◆ DATA IN THIS EXERCISE
+===+

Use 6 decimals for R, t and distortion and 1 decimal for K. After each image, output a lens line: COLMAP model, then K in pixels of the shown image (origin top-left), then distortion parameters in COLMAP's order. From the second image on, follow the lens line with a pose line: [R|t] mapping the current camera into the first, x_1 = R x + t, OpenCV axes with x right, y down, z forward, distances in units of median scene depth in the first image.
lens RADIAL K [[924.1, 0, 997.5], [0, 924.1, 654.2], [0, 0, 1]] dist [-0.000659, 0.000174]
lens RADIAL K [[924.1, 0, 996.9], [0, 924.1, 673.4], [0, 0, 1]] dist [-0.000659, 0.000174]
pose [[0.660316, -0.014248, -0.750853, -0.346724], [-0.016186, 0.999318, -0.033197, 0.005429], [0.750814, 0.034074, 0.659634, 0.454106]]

+===+

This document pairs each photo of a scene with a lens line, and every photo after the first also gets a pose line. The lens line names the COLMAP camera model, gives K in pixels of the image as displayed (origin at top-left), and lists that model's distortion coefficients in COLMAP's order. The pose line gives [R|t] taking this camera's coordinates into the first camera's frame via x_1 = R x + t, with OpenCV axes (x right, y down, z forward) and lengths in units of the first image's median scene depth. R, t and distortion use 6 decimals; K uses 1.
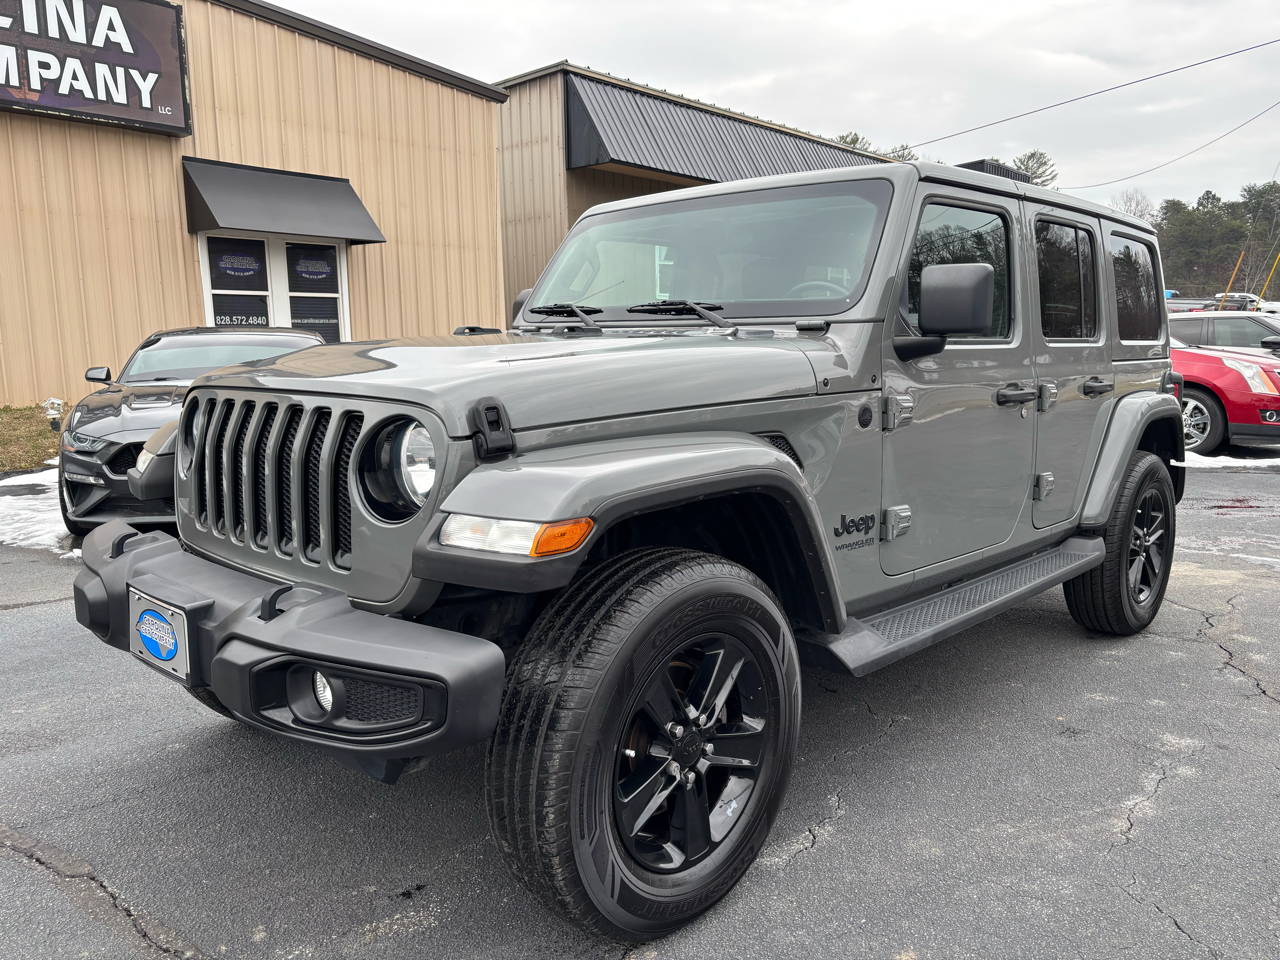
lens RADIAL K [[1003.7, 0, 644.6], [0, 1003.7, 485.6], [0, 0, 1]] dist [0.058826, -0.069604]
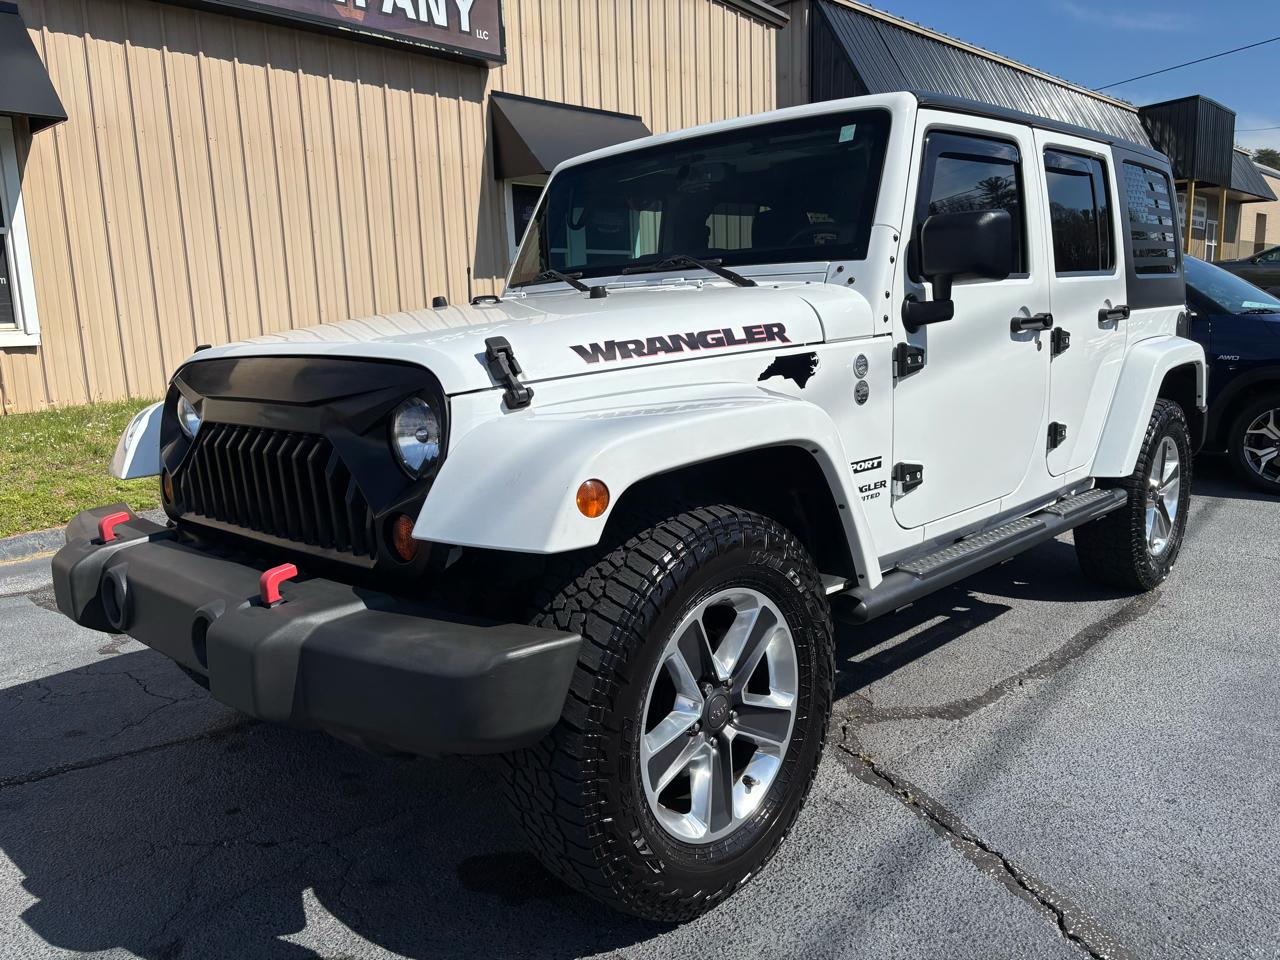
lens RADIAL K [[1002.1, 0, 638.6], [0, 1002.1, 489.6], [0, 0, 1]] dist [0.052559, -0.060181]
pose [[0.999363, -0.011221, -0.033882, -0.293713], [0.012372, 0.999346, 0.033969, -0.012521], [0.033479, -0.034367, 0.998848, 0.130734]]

+===+

◆ ASSIGNED TASK
Copy out, without any change, the records from the line with "Use 6 decimals for" to the line with "0.034074, 0.659634, 0.454106]]", both included.

◆ EXPECTED ANSWER
Use 6 decimals for R, t and distortion and 1 decimal for K. After each image, output a lens line: COLMAP model, then K in pixels of the shown image (origin top-left), then distortion parameters in COLMAP's order. From the second image on, follow the lens line with a pose line: [R|t] mapping the current camera into the first, x_1 = R x + t, OpenCV axes with x right, y down, z forward, distances in units of median scene depth in the first image.
lens RADIAL K [[924.1, 0, 997.5], [0, 924.1, 654.2], [0, 0, 1]] dist [-0.000659, 0.000174]
lens RADIAL K [[924.1, 0, 996.9], [0, 924.1, 673.4], [0, 0, 1]] dist [-0.000659, 0.000174]
pose [[0.660316, -0.014248, -0.750853, -0.346724], [-0.016186, 0.999318, -0.033197, 0.005429], [0.750814, 0.034074, 0.659634, 0.454106]]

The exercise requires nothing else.